Dead-end Job No More

Date:
August 4, 2016

Call center agents have gone beyond making and answering phone calls. Menial jobs like directory assistance by a typical agent 15 years ago have vanished to give way to automation. The Philippines now has very little exposure to basic data entry jobs.

Industry officials said today, a call center job is no longer a dead-end job or an “in-between” job.

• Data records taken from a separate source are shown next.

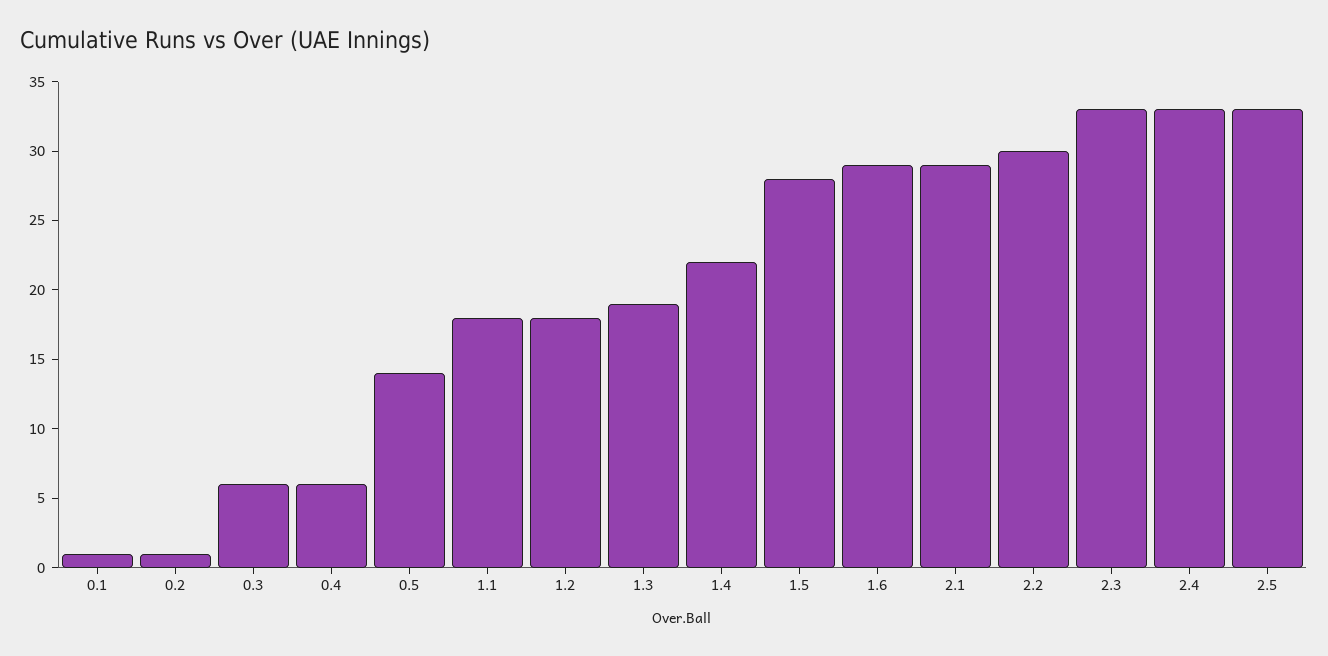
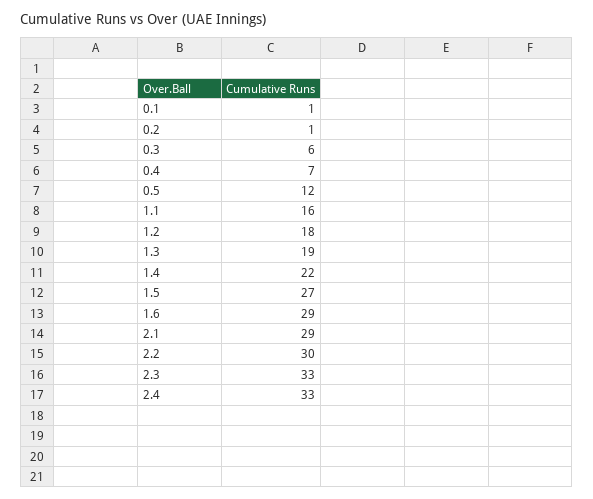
  {
    "0.1": 1,
    "0.2": 1,
    "0.3": 6,
-   "0.4": 6,
+   "0.4": 7,
-   "0.5": 14,
+   "0.5": 12,
-   "1.1": 18,
+   "1.1": 16,
    "1.2": 18,
    "1.3": 19,
    "1.4": 22,
-   "1.5": 28,
+   "1.5": 27,
    "1.6": 29,
    "2.1": 29,
    "2.2": 30,
    "2.3": 33,
-   "2.4": 33,
+   "2.4": 33
-   "2.5": 33
  }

It is now a career.

Benedict Hernandez, president of the Contact Center Association of the Philippines (CCAP), said just as the industry has evolved in the past 15 years, its agents have skilled up, taking on more sophisticated call center jobs, raising the bar for the sector that employs 800,000 people and generates close to $14 billion revenues annually.

Hernandez said while voice is the main platform of the contact center industry, customer care support which is a basic offering of call centers have tapped email, chat, social media, multi-channel and omni-channel to deliver the service.

From providing pure customer care, Philippine contact centers have moved to customer value retention, loyalty, upselling, cross selling as well as finance and accounting, data analytics and technical support.

From help desk, local contact centers now handle administrative and human resource engagement.

According to Hernandez, more than 50 percent of contact center jobs have scaled up to the mid- to high-level work as the industry shifts to digital and technology-enabled business environment that requires agents to handle more complex jobs.

The biggest growth is in the data security as well as cloud expertise.

In Accenture, which Hernandez heads, the company hires nurses, pharmacists and even doctors for its “medical reachout” service, where discharged patients are monitored for their medication and other follow-through medical needs.

The company also now provides network design solutions via voice and data to connect clients to telcos as well as information technology infrastructure maintenance where even servers and systems are outsourced.

Faced with higher-value jobs, contact center agents now have better paying jobs; and for the first time in recent years, the attrition rate has gone down to below 50 percent from a high average of 60 to 70 percent.

According to JojoUligan, CCAP board trustee, call center agents have upgraded themselves in tandem with the industry, especially those who began their careers in the sector fresh from college.

Hernandez also disabused the notion that call center agents are more vulnerable to health problems because of their unusual working schedules and lifestyles.

“That is more the exception rather than the rule,” said Hernandez on the bad rap earned by call center agents for engaging in unhealthy habits like drinking and smoking to cope with the stress of the job.

He said a survey of CCAP members shows take-up of healthcare insurance of the industry is relatively the same as that of other industries like manufacturing.

But he noted CCAP is watching those numbers because of the industry’s young demographics, the average age being 24.

Contrary to popular notion that call center companies only hire from classes A and B, Hernandez said the industry plucks out candidates from low-tuition schools who “need to earn and become bread winners.”

“The contact center industry contributes to (expanding) the middle class,” he said.